─── Seçilmiş bölüm
Ama, gerçek ortadaydı: Türkler yenilmişlerdi ve hazmedemeyecekleri kayıplara uğramışlardı. İsmail Gaspıralı’nın çocukluğu ve ilk gençlik yılları, işte böyle ağır bir atmosfer içinde geçti. O günlerde halkının ezildiğini, ağır bir kültür empozesi altında olduğunu, dillerinin yok olmaya yüz tuttuğunu görmeye başladı.

GASPIRALI AZ KUNUŞUP ÇOK DİNLERDİ

Türkler ve Müslümanlar aleyhine yazılan yazılardan etkilendi. Böylece kendisinde bir Türklük şuuru uyanmaya başladı. Gaspıralı, kedine parlak bir gelecek hazırlayabilecek bir konumdaydı ama O bunun yerine kendini ilime vermeyi tercih etti. Medrese hücrelerine kapanıp okudu. Kendi deyimiyle "az konuşup çok dinledi" 

İsmail Gaspıralı, 1878 de, henüz 27 yaşındayken Bahçesaray Belediye Başkanı seçildi. O siyasette ilerleyip üst makamlara gelme çabalarına girmeden, Türkçe bir gazete çıkarmak için resmî makamlara başvurdu. Rus Hükümeti, Türkçe gazete müracaatına ret cevabı verdi. Ama O yılmadı, pes etmedi yıllar süren mücadele sonunda 1883 yılında “Tercüman”ı yayımlama müsaadesi verildi. 

İsmail Gaspıralı’nın temel düşüncesi, yalnız Kırım Türklerinin değil bütün Türk dünyasının, hatta Müslüman âleminin uyanıp ayağa kalkması idi. Bunu sağlayıcı neşriyat yapmayı hedef olarak almıştı.

Peki İsmail Gaspıralı, niçin neşriyatı ön planda tutmuştu. Kuru kuruya bir Türkçülük mü yapıyordu.  Hayır. O'na göre kendi dillerinde okumak gerekirdi ama Avrupa’nın ilmini, hüner ve  sanayisini kazanmaları birinci amaç olacaktı. 

Gaspıralı, Türkçenin sadeleşmesini ve bütün Türk illerinin ortak Türkçe ile konuşmasını sağlamak istiyordu. Bunu, ilk önce kendi yazılarında uygulamaya başladı. Yazılarında, Arapça ve Farsçaya fazla yer vermeden, buna karşılık Türk ülkelerinde konuşulan ortak sözleri kullanarak yazmayı tercih etti. 

Peki bugün Türkçeyi ne hale koymuşuz. Bir yazar yazılarında ne kadar çok anlaşılmayan, ithal kelime kullanabiliyorsa iyi yazar, konuşan ne kadar yabancı kelime kullanabiliyorsa bilgili, aydın sayılmaya başlandı.
──────
─── Kayıt listesi
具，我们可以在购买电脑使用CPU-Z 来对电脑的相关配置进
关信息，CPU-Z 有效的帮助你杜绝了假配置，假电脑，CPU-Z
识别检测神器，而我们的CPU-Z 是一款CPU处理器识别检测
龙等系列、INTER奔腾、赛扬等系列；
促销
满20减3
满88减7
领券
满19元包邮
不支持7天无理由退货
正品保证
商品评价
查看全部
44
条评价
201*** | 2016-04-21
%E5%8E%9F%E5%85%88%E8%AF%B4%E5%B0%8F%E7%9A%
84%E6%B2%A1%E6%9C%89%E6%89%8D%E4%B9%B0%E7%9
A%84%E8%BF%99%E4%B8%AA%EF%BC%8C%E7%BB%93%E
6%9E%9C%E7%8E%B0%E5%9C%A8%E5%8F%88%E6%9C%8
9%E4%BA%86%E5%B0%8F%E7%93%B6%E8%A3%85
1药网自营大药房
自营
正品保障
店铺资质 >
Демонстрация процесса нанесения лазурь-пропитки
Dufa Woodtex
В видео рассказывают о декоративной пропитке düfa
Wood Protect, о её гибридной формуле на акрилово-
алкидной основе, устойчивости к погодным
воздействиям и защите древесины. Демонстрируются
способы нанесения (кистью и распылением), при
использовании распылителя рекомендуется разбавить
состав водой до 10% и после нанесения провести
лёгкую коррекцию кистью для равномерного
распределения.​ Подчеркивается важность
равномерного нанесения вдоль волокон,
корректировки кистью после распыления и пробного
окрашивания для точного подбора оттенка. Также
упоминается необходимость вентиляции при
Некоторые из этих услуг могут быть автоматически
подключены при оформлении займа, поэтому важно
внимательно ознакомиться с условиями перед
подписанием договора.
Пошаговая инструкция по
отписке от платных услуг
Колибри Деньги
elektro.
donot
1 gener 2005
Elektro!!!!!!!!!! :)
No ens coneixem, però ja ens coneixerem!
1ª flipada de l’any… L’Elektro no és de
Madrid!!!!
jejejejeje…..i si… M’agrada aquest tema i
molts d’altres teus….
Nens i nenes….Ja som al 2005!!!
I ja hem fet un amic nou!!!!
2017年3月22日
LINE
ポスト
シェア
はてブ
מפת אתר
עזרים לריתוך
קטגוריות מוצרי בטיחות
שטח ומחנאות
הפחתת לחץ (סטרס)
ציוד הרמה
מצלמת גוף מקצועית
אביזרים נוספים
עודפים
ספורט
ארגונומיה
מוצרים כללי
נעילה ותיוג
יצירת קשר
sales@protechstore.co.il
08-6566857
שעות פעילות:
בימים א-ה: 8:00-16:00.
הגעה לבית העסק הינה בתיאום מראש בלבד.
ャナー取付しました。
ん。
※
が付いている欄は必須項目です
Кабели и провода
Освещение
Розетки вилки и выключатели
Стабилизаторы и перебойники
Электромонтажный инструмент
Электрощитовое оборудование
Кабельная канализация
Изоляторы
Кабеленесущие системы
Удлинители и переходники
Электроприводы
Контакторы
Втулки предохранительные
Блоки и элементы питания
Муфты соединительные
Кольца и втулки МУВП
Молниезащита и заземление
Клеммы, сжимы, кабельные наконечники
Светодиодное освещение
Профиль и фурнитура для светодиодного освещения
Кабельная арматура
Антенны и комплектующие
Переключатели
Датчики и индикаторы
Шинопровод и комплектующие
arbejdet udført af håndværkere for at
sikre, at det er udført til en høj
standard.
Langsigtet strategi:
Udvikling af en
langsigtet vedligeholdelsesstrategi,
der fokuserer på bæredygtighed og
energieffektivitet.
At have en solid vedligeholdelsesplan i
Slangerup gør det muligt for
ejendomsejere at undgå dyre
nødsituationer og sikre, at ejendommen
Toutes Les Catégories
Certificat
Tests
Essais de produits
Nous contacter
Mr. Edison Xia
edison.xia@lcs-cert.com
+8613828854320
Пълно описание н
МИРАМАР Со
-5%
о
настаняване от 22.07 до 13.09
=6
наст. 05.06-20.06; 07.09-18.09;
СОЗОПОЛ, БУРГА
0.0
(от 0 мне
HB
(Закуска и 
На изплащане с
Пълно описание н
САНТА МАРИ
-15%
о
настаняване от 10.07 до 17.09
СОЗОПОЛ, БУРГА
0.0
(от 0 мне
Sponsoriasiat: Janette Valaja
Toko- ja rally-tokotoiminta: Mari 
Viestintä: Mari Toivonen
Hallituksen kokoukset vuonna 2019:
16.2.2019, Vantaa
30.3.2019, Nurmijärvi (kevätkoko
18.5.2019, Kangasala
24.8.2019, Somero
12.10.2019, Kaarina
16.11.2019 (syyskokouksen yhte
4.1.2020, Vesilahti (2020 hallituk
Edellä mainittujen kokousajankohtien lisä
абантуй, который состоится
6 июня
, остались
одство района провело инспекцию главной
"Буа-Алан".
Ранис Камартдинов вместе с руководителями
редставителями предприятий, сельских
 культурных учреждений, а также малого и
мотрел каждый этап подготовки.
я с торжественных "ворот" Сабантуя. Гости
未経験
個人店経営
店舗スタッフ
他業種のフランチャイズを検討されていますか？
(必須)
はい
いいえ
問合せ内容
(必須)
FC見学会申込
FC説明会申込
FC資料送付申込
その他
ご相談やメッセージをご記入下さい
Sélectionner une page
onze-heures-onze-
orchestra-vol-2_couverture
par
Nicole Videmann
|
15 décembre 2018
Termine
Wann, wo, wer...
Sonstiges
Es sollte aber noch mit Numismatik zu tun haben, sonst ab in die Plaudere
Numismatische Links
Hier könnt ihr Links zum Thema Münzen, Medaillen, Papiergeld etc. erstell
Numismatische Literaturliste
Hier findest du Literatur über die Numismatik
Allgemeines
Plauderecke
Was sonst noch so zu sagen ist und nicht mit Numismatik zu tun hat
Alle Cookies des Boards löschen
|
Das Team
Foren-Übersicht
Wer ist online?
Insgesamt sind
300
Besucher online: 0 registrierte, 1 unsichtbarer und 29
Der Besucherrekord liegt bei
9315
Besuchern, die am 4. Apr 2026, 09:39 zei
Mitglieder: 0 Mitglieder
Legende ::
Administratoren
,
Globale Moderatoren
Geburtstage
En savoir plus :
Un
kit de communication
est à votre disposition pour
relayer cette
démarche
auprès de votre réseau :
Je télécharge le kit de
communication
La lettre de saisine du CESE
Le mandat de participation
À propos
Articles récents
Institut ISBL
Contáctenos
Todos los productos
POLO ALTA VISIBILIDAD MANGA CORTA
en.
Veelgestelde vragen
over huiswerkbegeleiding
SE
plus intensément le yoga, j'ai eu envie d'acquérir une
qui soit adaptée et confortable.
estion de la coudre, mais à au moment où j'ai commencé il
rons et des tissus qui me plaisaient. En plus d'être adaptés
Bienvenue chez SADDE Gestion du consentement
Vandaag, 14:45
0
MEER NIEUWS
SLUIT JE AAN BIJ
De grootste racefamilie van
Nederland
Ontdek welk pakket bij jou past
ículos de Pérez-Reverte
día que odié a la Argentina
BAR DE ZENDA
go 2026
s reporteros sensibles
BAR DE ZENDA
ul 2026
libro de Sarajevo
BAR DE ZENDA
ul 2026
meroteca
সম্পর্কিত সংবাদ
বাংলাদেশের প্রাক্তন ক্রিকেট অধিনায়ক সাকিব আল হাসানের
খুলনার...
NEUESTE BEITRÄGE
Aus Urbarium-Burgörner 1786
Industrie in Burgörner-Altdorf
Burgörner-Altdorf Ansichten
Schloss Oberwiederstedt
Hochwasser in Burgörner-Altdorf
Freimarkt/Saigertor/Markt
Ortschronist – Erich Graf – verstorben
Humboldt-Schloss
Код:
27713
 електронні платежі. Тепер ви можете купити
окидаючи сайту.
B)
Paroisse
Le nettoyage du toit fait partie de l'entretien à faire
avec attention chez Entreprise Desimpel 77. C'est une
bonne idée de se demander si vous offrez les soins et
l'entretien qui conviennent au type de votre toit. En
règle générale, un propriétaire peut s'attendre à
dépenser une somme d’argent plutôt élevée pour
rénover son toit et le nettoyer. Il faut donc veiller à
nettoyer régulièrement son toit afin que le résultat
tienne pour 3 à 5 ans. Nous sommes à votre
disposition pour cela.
──────
Görev hakkında >>
Gaspıralı hakkındaki metne göre, Gaspıralı'nın Bahçesaray Belediye Başkanı seçildiğinde kaç yaşında olduğunu belirtin.

Görevin çözümü >>
27 yaşındaydı.